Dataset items
++++++++
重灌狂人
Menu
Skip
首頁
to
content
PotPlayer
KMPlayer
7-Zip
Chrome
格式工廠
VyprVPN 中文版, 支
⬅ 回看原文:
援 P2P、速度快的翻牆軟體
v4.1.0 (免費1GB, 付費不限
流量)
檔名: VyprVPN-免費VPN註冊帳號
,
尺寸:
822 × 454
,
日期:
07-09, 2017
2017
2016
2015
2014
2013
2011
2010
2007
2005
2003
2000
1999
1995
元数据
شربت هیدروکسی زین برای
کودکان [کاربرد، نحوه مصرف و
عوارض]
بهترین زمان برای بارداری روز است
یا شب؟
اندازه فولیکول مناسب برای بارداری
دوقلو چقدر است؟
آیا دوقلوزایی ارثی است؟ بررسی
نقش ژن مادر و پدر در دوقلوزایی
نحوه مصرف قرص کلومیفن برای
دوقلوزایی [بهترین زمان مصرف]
++++++++
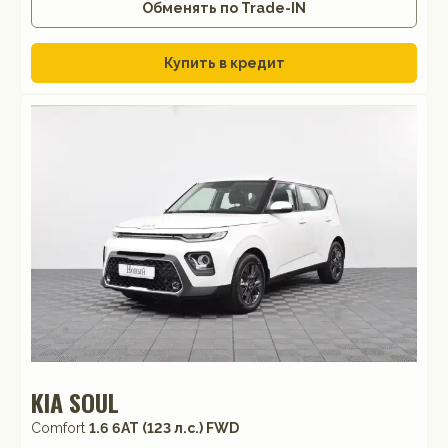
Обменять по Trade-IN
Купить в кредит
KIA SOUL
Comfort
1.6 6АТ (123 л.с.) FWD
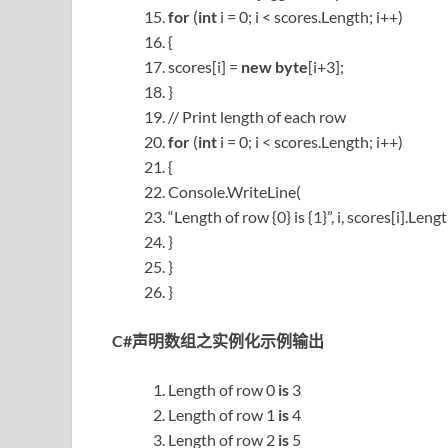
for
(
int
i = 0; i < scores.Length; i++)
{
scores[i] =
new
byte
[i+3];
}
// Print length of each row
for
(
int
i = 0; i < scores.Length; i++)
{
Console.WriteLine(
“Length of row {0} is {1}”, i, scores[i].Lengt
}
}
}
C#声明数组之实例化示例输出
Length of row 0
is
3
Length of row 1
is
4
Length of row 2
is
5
++++++++
[What the task asks]
Check the entries above line by line and return each one containing the word "بهترین".

[Completed task]
بهترین زمان برای بارداری روز است
دوقلوزایی [بهترین زمان مصرف]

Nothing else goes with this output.